Context
Use this skill monthly (or bi-weekly for active GEO campaigns) to measure whether optimization efforts are translating into AI citation improvements. The output feeds back into the GEO audit cycle and informs content strategy priorities.
Procedure
- Define query set: 5 informational ("what is X"), 5 commercial ("best X for Y"), 5 comparative ("X vs. Y"), 5 brand-adjacent queries relevant to the client's domain.
- Run each query on each target LLM platform and record the verbatim response.
- Score each response: 2 points for direct citation with link, 1 point for brand mention without link, 0 for no mention.
- Aggregate by platform and query type to compute citation share percentage.
- Run identical queries for each competitor using the same methodology.
- Identify queries where competitor is cited but brand is not; hypothesize the content or authority gap causing the difference.
- Produce monthly tracking template for trend analysis and flag significant changes.
Output Format
# LLM Visibility Report: [Brand] — [Month YYYY]
## Summary
- Overall citation share: X%
- vs. [Competitor A]: X%
- vs. [Competitor B]: X%
- Best platform: [platform]
- Weakest platform: [platform]
- Queries with brand cited: X/20
- MoM change: [+/-X citations]
## Query-Level Results
| # | Query | Platform | Brand Cited? | Citation Type | Competitor Cited | Notes |
|---|-------|----------|-------------|---------------|-----------------|-------|
| 1 | | | Yes/No | Link/Mention/None | | |
## Platform Breakdown
| Platform | Citation Rate | vs. Last Month | Top Query | Weakest Query |
|----------|-------------|----------------|-----------|---------------|
| ChatGPT | | | | |
| Perplexity | | | | |
| Gemini | | | | |
| Claude | | | | |
## Gap Analysis
| Query | Competitor Cited | Brand Not Cited Because | Recommended Fix |
|-------|-----------------|------------------------|-----------------|
| | | | |
## Actions This Month
1. [Action tied to specific gap]
2. [Action tied to specific gap]
3. [Action tied to specific gap]
QA Rubric (scored)
- Methodology consistency (0-5): same prompts, same conditions, same date range across all platforms.

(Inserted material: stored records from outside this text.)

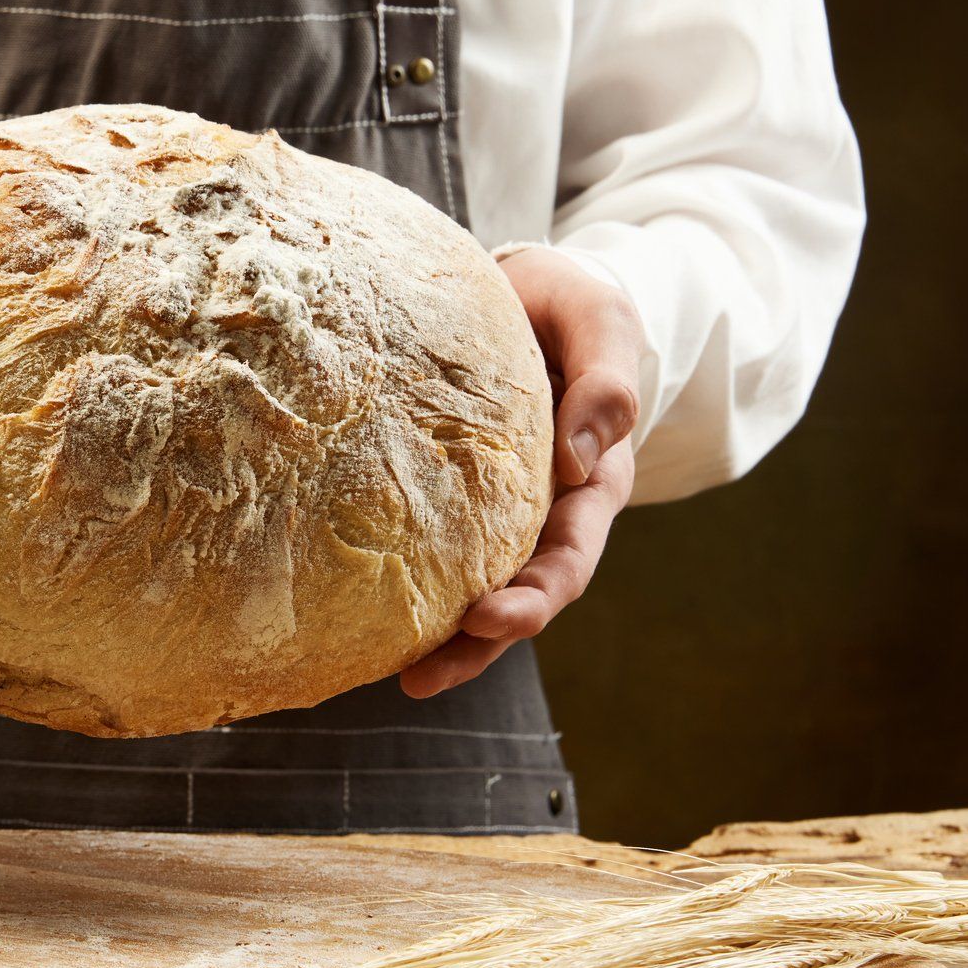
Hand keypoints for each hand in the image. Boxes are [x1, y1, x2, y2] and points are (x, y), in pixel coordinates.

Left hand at [402, 247, 640, 697]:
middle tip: (426, 673)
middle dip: (480, 641)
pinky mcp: (447, 497)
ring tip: (402, 678)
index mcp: (590, 480)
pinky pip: (428, 548)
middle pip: (521, 595)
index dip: (536, 596)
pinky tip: (360, 617)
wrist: (526, 288)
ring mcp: (496, 510)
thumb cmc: (566, 303)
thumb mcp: (598, 318)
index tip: (492, 616)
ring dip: (446, 641)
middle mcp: (544, 510)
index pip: (568, 555)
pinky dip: (405, 587)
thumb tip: (581, 459)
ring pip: (475, 589)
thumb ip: (607, 379)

- Data completeness (0-5): all queries tested on all target platforms with no gaps.
- Gap analysis quality (0-5): root causes are specific, referencing content or authority differences.
- Trend infrastructure (0-5): report structure supports month-over-month comparison without reformatting.
Examples (good/bad)
- Good: "Query 'best GEO agency' on Perplexity cites Competitor A due to their published case study with metrics. Recommended fix: publish a GEO case study with before/after citation data."
- Bad: "Brand is not showing up in AI. Need to improve content." (no specific query, platform, or root cause)
Variants
- Lite variant: 10 queries across 2 platforms (ChatGPT + Perplexity) for monthly pulse check.
- Deep variant: 20 queries across 4 platforms with competitor benchmarking and quarterly trend report.